ИД: Besides the Alps I can also recommend Franconian Switzerland. Narrow gorges with beautiful steep walls, which are lined with many castles. The old town of Würzburg has some beautiful corners with historical value that you can not even list. Go on a hike and explore!

XIII. I always enjoy listening to black metal from around the world, who is the number one German black metal band, in your opinion, I should be listening to? 

MW: This question can’t be answered satisfactorily by only naming one band. When it comes to groundbreaking classic albums I have to mention Nagelfar’s album “Srontgorrth”. I recently discovered the band Kanonenfieber, a band perhaps similar to 1914 concerning the topic. If you prefer something related to Thursatru and a grim pagan flavour then you should listen to Nawaharjan’s album “Lokabrenna”. Last but definitely not least I’d like to mention Horn, an outstanding band in every sense.

ИД: The German black metal scene is pretty diverse. Depending on what specific kind of black metal you enjoy there’s a band that’s suitable for you. I specifically listen to ColdWorld, Lunar Aurora and Imperium Dekadenz.

XIV. To finish off, where can people listen to and/or buy EXPEDITION I : Dissonanzgrat when it’s released on 8th April? 

MW: We’ll launch a Bandcamp site at this very date, but you can listen to our EP on each and every possible digital platform [Spotify etc] out there. As well.
Some final words I’d like to say to you, Tom. With regard to your review I was really looking forward to your interview questions - and you did not disappoint. This was amusing and serious at the same time and I want to thank you for the enthusiasm and the grave interest that resonated within your questions.
Let me close this by quoting Wilson’s last words: "Off again, gorgeous day." Cheerio!

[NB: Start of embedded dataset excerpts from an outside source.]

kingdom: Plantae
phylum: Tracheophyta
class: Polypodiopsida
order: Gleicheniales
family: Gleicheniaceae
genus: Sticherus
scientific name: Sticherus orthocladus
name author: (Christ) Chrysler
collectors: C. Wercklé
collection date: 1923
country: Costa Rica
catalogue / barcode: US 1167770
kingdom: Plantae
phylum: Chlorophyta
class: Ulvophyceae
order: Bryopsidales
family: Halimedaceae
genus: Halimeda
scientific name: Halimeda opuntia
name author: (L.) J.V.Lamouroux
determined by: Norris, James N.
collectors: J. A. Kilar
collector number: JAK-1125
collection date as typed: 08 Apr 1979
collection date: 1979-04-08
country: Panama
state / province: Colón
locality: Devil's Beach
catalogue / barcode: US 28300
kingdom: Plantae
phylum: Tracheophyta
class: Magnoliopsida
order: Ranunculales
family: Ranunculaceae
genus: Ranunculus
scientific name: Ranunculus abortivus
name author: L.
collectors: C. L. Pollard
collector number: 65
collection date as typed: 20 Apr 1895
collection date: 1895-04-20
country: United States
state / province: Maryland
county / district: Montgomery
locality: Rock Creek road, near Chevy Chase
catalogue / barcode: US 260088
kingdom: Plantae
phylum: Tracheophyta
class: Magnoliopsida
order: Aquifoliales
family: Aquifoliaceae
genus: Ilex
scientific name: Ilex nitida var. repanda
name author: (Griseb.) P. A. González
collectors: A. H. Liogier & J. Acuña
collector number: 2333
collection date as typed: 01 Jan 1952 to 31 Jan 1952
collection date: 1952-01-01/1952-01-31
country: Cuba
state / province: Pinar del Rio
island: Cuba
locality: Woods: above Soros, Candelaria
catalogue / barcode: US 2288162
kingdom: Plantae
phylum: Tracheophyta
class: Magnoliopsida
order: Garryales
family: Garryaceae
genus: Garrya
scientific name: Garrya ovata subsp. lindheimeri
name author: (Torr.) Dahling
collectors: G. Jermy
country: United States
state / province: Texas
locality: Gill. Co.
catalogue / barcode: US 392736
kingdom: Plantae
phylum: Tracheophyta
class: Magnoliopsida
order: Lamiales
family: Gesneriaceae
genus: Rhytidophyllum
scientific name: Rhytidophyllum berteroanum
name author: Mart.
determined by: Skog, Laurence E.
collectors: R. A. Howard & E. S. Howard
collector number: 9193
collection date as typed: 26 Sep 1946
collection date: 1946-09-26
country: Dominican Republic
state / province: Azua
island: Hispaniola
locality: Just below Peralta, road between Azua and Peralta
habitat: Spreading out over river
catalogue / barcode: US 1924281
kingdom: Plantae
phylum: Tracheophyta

Vielen Dank für Ihre Zeit!

There we have it folks! My first foray into interviewing is complete and I hope you enjoyed it. This interview has definitely added some extra layers to my understanding of Antrisch and will help me listen to the EP in a whole new perspective. If you're itching to get your hands on EXPEDITION I : Dissonanzgrat then get yourself over to Antrisch's Bandcamp on the 8th April to grab yourself a digital copy. It has been an upmost pleasure to make this interview a Fjordhammer first. Once again thank you to Maurice Wilson, Robert Falcon Scott and Игорь Дятлов for giving up their time to conduct this interview with me and thank you for the kind words in return, I'm glad I managed to find a balance between amusing and serious! Of course Markus Eck from METALMESSAGE for making it all happen.